Pre-compute / pre-hash HashMap / HashSet keys at compile-time?

I have a HashMap<&'static str, T> whose values are inserted at run-time, but whose keys are known at compile time. For instance, I have sections of code that look like map.get("first_name"). In the interest of efficiency, is there an API by which I can pre-compute the hash of "first_name" at compile-time and .get_prehashed(hash_of_first_name)?

If you can replace the strings with an enum then you can avoid hashing entirely with

1 Like

So a struct with field names?

2 Likes

phf (key, index) + Array of Options. Expect will get inactive code looking for better match. (Can be proven wrong.)

There is a good chance that the hash calculation is already being inlined and constant-folded, have you checked whether this is the case?

Well, since you went there, I guess I have to be more concrete about my use case. I am parsing ASN.1 data that is serialized according to the Basic Encoding Rules. Values encoded using BER are represented as tag-length-value tuples in a binary format.

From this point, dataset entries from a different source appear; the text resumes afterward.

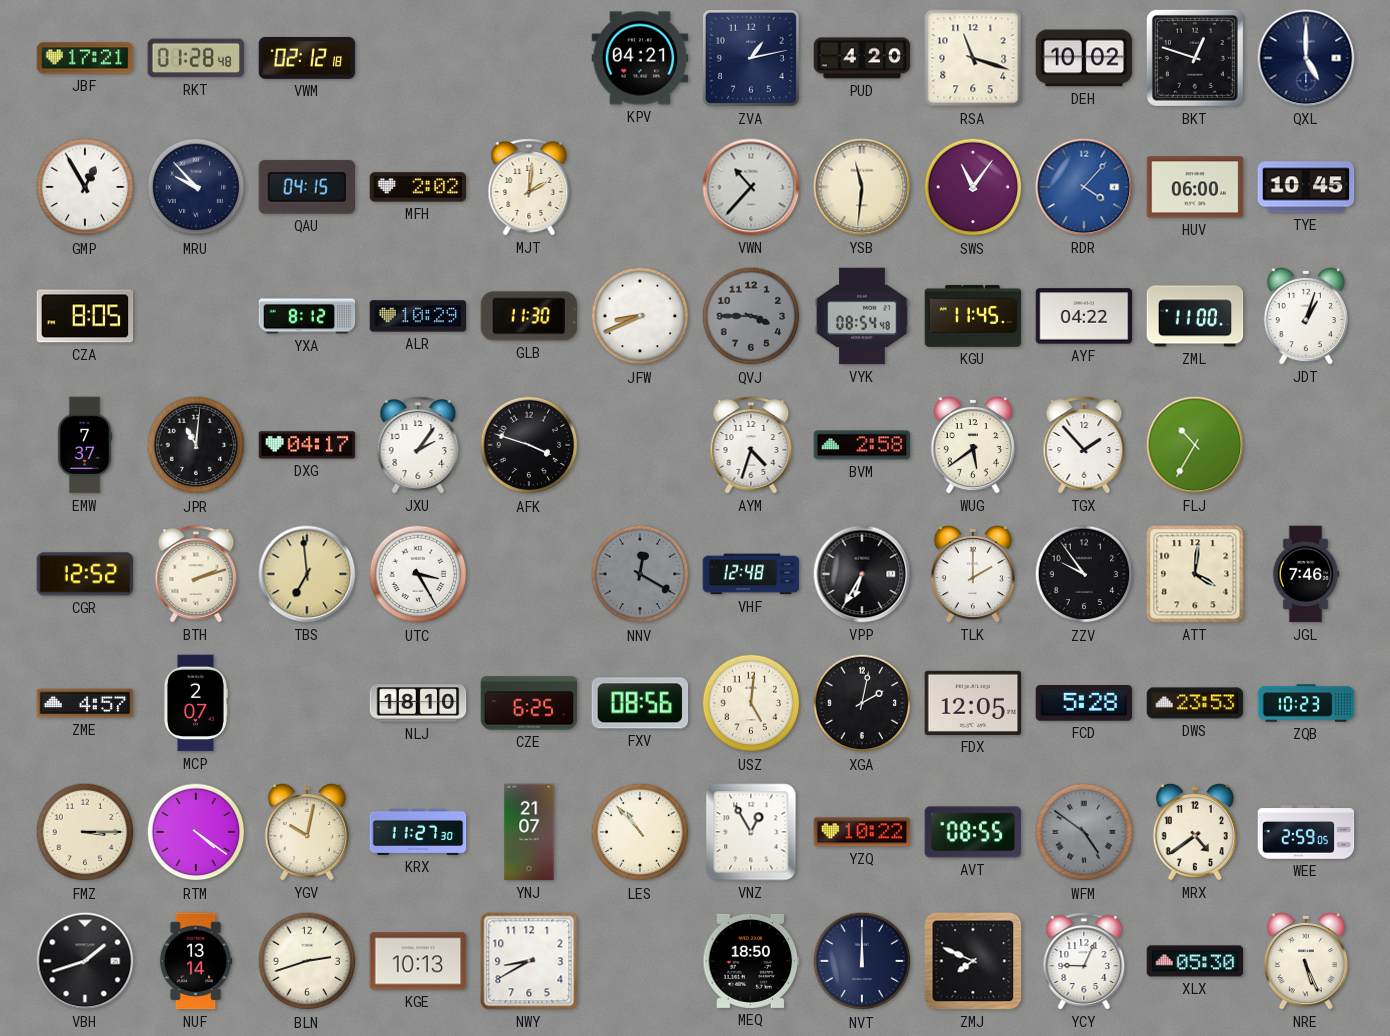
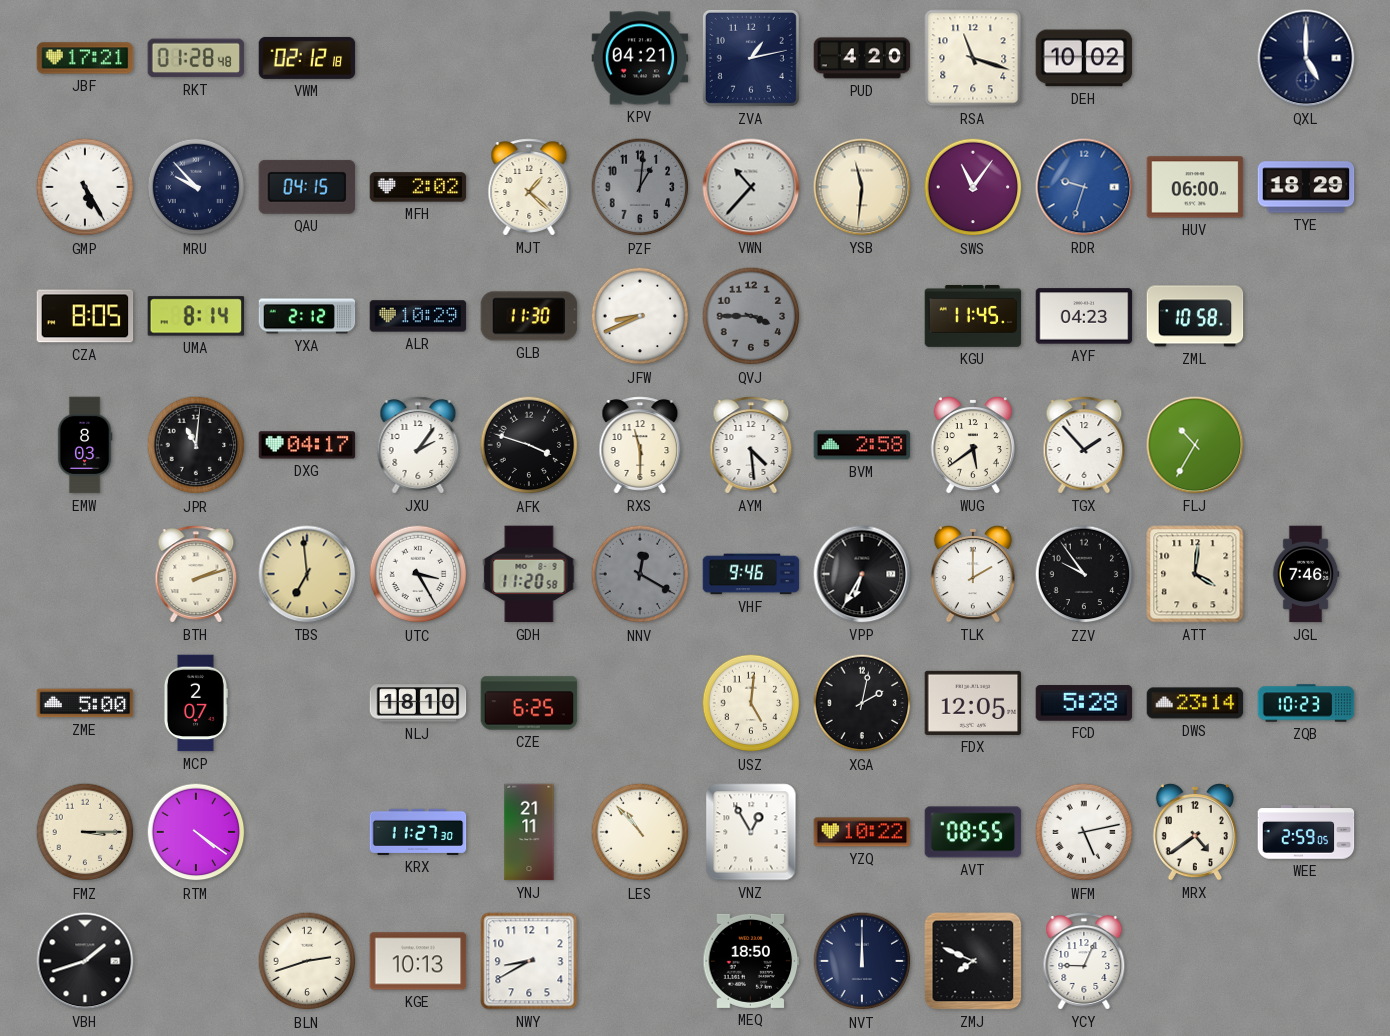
BKT: 12:48 -> none
GMP: 12:55 -> 5:25
MJT: 2:01 -> 1:22
PZF: none -> 1:01
RDR: 4:07 -> 9:33
TYE: 10:45 -> 18:29
UMA: none -> 8:14
YXA: 8:12 -> 2:12
VYK: 08:54 -> none
AYF: 04:22 -> 04:23
ZML: 11:00 -> 10:58
JDT: 1:03 -> none
EMW: 7:37 -> 8:03
RXS: none -> 11:30
AYM: 4:33 -> 4:29
CGR: 12:52 -> none
GDH: none -> 11:20
VHF: 12:48 -> 9:46
ZME: 4:57 -> 5:00
FXV: 08:56 -> none
DWS: 23:53 -> 23:14
YGV: 10:02 -> none
YNJ: 21:07 -> 21:11
WFM: 4:51 -> 5:13
WFM dial: grey -> white
NUF: 13:14 -> none
XLX: 05:30 -> none
NRE: 5:26 -> none
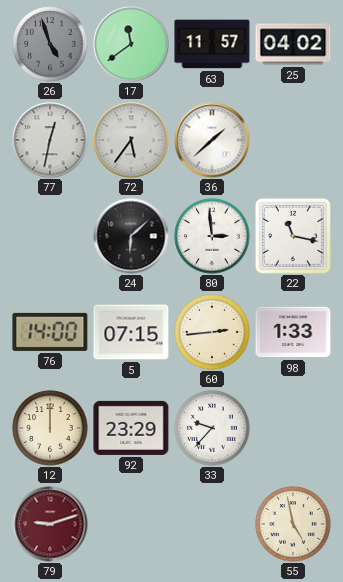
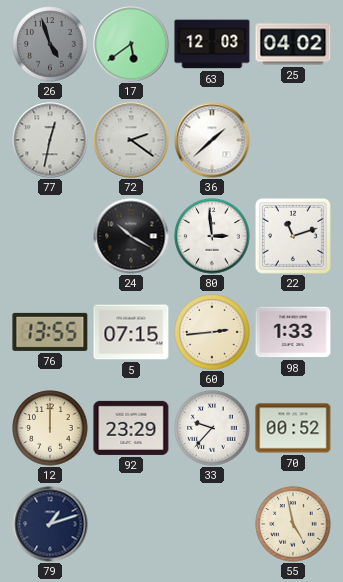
17: 11:39 -> 5:39
63: 11:57 -> 12:03
72: 5:36 -> 2:21
24: 6:08 -> 10:20
22: 11:17 -> 11:12
76: 14:00 -> 13:55
70: none -> 00:52
79: 9:12 -> 1:12
79 dial: burgundy -> navy
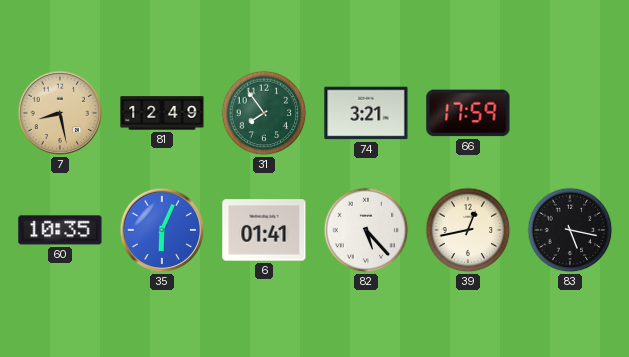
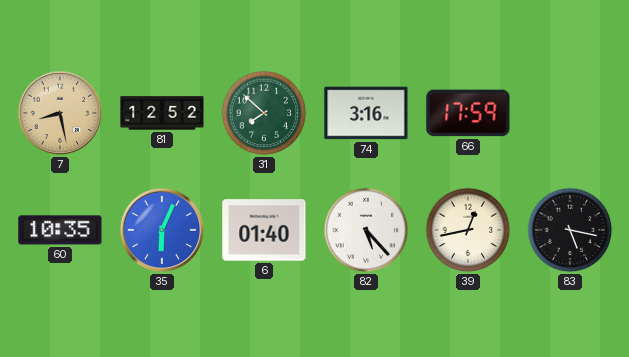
81: 12:49 -> 12:52
31: 7:54 -> 7:52
74: 3:21 -> 3:16
6: 01:41 -> 01:40
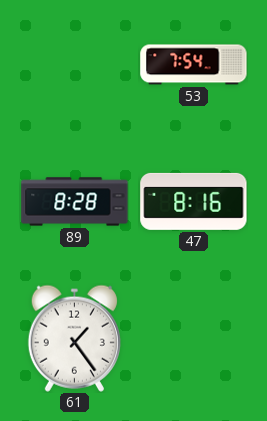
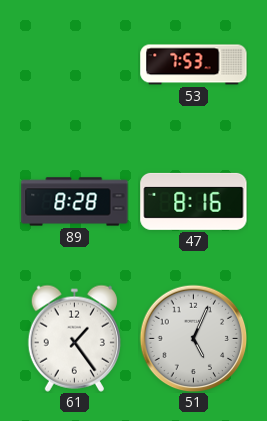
53: 7:54 -> 7:53
51: none -> 5:04
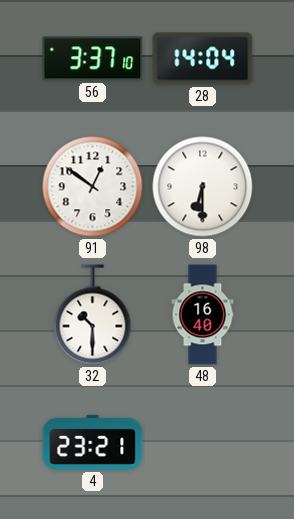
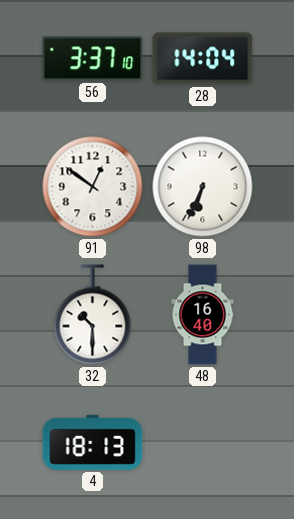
98: 6:30 -> 6:34
4: 23:21 -> 18:13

Structs defined using ASN.1 ("SEQUENCE") can have components that are optional, and therefore, omitted from the encoding.

Hence I have something that looks like this:

pub fn _parse_component_type_list<'a>(
    ctl: &'a [ComponentSpec],
    elements: &'a [&'a X690Element],
    is_extensions: bool,
) -> ASN1Result<(usize, IndexedComponents<'a>)> {

In the above X690Element would be a tag-length-value encoding, and IndexedComponents contains a HashMap<str, X690Element> that indexes these elements by their name if they match one of the ComponentSpecs. Hence the encoding of a value of:

AlgorithmIdentifier ::= SEQUENCE {
   identifier       OBJECT IDENTIFIER
   parameters   ANY DEFINED BY identifier
}

would produce a HashMap containing keys "identifier" and "parameters" (if the encoding was correct, of course. Then, in generated code, I extract the tag-length-value encodings by their component names from this index, decode them into their respective values, then use those values to construct an AlgorithmIdentifier struct.

I actually want to get rid of this HashMap altogether, since it seems like a poor-performance approach. I am trying to implement this to return an Iterator<&'static str> that returns the component names in the order that they are evaluated, then my code generation can just use a match statement against each string to determine what to do with the tag-length-value encoding. I think that would entail less allocation.

Despite the above, I figured I'd ask the question anyway, since it seems like an easy performance win.

How would I check this?

You will need to look through the generated assembly. Godbolt is good for testing short snippets. (Make sure you are compiling in release mode/-Copt-level=3!)